# Work to complete:
Copy everything in the listing from the line containing "This is a set" down to the line containing "0.109144, 0.970458, 0.419164]]", swapping "trails" for "follows" and leaving the rest as it is.

# Available data:
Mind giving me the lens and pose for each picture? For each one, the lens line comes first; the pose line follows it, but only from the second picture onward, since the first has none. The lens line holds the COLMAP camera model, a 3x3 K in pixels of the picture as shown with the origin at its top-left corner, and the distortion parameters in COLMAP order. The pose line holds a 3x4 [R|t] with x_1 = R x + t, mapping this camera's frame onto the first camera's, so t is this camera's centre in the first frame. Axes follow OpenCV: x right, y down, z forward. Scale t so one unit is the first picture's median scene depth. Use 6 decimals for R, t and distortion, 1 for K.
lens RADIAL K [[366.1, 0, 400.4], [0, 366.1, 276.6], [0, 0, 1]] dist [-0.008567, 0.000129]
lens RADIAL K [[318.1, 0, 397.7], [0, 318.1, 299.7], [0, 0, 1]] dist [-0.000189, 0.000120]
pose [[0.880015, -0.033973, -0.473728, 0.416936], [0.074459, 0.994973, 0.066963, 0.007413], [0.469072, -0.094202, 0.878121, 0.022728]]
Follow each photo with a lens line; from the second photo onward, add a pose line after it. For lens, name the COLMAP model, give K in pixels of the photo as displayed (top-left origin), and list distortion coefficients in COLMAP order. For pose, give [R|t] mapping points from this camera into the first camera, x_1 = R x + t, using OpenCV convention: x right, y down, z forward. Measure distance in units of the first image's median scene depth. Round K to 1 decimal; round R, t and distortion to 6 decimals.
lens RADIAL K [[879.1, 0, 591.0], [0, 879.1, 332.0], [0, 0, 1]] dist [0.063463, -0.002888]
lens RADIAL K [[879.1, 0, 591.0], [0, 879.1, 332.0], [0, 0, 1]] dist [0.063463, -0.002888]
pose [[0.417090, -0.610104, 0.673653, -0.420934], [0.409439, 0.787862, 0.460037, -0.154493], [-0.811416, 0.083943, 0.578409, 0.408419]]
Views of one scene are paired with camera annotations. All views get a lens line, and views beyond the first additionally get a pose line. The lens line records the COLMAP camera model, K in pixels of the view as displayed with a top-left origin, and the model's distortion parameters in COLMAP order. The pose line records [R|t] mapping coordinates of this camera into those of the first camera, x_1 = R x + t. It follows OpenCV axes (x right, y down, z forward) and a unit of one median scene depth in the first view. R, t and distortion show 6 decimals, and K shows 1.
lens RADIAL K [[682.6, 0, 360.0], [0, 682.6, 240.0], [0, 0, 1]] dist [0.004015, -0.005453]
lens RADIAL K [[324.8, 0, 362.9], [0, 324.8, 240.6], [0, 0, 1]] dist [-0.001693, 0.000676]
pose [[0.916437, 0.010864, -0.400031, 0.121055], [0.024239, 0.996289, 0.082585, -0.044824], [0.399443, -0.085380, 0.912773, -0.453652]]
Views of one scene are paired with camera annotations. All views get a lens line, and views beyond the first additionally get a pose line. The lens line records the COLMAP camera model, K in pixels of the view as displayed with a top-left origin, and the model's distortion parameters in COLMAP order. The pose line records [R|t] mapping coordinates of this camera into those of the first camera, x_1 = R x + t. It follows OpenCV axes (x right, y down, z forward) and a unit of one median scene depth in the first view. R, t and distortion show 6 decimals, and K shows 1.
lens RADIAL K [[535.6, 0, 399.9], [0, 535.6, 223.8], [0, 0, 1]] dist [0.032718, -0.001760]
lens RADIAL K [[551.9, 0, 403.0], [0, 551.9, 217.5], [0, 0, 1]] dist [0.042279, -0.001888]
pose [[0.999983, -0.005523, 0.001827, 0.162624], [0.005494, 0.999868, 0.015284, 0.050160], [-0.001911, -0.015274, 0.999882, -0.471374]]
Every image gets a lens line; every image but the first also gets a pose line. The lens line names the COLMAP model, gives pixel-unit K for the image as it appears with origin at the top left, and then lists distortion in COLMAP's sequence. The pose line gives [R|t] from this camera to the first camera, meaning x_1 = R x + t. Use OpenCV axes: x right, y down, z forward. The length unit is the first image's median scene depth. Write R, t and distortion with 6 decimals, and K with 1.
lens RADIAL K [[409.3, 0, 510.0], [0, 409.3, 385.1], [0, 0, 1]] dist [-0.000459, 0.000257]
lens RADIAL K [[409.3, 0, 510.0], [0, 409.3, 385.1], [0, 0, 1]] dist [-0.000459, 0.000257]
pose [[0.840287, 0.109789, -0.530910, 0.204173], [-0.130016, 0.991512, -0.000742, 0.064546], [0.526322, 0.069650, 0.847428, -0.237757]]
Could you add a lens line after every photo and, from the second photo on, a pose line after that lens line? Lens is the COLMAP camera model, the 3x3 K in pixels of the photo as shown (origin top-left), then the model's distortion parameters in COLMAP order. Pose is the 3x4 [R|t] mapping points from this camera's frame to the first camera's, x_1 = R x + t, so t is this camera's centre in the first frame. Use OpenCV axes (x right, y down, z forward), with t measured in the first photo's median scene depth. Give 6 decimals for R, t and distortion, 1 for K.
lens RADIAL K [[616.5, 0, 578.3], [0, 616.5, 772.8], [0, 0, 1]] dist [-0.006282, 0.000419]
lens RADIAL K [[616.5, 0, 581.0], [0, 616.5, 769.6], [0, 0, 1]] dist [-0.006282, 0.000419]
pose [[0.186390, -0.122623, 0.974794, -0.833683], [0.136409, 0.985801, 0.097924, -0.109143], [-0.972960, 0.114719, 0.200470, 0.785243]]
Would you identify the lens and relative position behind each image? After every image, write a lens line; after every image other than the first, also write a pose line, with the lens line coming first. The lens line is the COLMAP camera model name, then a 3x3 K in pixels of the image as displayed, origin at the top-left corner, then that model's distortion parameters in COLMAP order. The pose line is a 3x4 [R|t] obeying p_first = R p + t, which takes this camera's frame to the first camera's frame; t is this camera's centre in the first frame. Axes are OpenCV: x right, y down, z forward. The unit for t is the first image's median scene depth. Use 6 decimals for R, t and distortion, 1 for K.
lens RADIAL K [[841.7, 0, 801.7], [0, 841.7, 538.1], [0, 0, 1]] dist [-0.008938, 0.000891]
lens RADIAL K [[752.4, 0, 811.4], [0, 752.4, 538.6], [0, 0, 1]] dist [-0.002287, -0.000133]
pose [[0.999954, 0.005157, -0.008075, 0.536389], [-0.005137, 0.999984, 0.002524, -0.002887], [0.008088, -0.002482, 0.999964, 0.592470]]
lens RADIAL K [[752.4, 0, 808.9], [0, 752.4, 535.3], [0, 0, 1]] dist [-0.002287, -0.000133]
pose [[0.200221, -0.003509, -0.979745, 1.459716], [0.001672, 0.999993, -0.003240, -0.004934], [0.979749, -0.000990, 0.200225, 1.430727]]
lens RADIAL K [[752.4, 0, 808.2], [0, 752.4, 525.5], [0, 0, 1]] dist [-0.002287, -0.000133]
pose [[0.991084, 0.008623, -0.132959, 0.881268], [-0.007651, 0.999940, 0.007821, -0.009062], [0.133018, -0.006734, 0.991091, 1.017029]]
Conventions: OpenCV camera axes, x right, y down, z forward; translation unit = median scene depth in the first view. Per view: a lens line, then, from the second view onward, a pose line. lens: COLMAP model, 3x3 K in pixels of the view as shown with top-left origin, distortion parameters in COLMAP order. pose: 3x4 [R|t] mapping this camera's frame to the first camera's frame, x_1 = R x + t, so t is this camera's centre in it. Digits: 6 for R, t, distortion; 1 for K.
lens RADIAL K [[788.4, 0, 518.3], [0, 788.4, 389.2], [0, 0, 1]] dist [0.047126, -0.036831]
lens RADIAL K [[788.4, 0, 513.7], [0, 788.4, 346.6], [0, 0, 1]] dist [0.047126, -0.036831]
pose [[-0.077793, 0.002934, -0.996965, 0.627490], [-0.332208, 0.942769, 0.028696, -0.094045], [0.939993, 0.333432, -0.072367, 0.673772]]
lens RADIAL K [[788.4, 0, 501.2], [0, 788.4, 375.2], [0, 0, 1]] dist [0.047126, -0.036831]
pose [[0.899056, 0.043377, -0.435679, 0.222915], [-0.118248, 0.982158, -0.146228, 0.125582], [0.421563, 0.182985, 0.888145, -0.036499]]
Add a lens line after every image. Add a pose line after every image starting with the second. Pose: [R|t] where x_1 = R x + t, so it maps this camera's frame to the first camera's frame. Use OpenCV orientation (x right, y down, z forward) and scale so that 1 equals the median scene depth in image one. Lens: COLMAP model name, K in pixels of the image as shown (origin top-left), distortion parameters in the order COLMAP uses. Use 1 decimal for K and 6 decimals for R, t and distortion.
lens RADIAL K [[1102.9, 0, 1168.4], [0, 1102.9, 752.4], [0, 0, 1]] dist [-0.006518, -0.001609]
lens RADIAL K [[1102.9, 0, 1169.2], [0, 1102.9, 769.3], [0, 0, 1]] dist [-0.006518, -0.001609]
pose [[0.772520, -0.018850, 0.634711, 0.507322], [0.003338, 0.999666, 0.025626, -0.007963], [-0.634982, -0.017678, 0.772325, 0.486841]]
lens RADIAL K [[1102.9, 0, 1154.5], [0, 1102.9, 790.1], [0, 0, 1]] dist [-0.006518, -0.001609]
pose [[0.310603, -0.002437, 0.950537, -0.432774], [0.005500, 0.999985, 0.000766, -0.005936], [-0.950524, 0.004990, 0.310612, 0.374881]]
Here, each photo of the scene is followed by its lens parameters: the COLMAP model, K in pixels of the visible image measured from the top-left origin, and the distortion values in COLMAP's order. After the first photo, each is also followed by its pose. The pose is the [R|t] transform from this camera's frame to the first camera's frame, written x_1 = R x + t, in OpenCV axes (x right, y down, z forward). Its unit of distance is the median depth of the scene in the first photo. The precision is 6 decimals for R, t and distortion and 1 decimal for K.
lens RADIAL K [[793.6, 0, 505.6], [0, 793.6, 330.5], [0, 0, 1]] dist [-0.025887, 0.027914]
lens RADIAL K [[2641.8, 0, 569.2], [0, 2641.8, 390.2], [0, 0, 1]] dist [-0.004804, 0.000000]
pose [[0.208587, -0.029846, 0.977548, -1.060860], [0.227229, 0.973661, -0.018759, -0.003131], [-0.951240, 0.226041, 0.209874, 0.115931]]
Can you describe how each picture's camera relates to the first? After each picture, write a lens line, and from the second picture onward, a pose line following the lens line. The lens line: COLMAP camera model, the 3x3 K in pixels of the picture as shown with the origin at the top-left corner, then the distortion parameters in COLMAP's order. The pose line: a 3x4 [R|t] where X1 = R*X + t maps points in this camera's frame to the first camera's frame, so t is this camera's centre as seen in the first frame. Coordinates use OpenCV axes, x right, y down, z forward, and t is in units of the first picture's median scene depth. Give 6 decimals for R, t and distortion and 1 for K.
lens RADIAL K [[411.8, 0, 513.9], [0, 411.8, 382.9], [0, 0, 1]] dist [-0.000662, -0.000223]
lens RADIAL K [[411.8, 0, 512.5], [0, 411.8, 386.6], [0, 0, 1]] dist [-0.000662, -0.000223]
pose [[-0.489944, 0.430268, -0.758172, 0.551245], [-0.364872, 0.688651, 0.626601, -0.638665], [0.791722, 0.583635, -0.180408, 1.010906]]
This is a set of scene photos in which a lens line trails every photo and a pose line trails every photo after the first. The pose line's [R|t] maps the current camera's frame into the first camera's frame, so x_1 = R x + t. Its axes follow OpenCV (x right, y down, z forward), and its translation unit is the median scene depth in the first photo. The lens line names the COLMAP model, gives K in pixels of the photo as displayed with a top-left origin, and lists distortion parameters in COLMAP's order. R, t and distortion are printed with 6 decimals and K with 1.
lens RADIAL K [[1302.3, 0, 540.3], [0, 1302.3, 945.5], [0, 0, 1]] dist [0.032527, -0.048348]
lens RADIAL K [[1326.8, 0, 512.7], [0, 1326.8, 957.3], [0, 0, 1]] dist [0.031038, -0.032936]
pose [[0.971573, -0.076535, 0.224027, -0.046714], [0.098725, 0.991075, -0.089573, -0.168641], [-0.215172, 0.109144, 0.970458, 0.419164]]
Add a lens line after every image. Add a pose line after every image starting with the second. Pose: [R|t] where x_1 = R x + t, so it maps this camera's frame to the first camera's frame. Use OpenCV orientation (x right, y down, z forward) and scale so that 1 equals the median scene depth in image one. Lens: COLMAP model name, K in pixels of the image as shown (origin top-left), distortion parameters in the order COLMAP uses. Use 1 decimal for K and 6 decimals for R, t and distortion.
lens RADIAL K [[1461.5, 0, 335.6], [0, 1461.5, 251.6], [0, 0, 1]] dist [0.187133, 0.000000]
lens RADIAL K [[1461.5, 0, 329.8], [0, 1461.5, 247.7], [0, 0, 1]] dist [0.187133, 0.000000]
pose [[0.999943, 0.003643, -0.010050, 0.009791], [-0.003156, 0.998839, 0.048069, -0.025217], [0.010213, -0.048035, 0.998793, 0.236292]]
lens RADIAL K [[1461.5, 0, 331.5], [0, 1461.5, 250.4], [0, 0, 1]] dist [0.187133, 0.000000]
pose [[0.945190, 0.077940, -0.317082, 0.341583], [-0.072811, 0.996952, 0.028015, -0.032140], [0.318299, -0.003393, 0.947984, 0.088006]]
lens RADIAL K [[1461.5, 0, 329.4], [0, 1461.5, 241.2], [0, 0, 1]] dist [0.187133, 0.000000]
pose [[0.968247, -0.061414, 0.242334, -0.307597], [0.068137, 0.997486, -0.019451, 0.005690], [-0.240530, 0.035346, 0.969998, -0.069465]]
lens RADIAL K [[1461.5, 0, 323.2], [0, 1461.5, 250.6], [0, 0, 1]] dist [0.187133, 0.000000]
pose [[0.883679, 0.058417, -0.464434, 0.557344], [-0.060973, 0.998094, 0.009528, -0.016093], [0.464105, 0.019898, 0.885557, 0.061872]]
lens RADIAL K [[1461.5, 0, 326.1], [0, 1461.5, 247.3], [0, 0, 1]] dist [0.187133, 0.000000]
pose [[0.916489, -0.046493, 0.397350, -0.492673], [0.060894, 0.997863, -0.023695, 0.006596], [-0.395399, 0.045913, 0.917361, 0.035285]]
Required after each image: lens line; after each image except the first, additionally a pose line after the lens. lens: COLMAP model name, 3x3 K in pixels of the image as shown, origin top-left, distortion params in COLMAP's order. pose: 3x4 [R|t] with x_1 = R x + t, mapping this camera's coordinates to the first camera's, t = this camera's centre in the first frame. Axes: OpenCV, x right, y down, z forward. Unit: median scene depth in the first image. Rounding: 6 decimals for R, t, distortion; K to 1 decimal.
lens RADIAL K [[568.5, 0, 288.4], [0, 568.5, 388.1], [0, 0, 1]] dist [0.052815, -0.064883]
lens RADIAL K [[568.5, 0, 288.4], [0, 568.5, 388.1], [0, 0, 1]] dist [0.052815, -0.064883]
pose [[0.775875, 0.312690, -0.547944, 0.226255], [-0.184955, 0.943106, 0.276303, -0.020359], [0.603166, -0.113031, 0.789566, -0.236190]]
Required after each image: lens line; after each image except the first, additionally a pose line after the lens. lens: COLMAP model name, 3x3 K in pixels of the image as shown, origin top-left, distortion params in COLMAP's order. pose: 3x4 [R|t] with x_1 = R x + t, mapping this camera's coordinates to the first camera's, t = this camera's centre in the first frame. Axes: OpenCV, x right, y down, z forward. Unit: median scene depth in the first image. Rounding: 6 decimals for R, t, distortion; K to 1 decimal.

# Response area:
This is a set of scene photos in which a lens line follows every photo and a pose line follows every photo after the first. The pose line's [R|t] maps the current camera's frame into the first camera's frame, so x_1 = R x + t. Its axes follow OpenCV (x right, y down, z forward), and its translation unit is the median scene depth in the first photo. The lens line names the COLMAP model, gives K in pixels of the photo as displayed with a top-left origin, and lists distortion parameters in COLMAP's order. R, t and distortion are printed with 6 decimals and K with 1.
lens RADIAL K [[1302.3, 0, 540.3], [0, 1302.3, 945.5], [0, 0, 1]] dist [0.032527, -0.048348]
lens RADIAL K [[1326.8, 0, 512.7], [0, 1326.8, 957.3], [0, 0, 1]] dist [0.031038, -0.032936]
pose [[0.971573, -0.076535, 0.224027, -0.046714], [0.098725, 0.991075, -0.089573, -0.168641], [-0.215172, 0.109144, 0.970458, 0.419164]]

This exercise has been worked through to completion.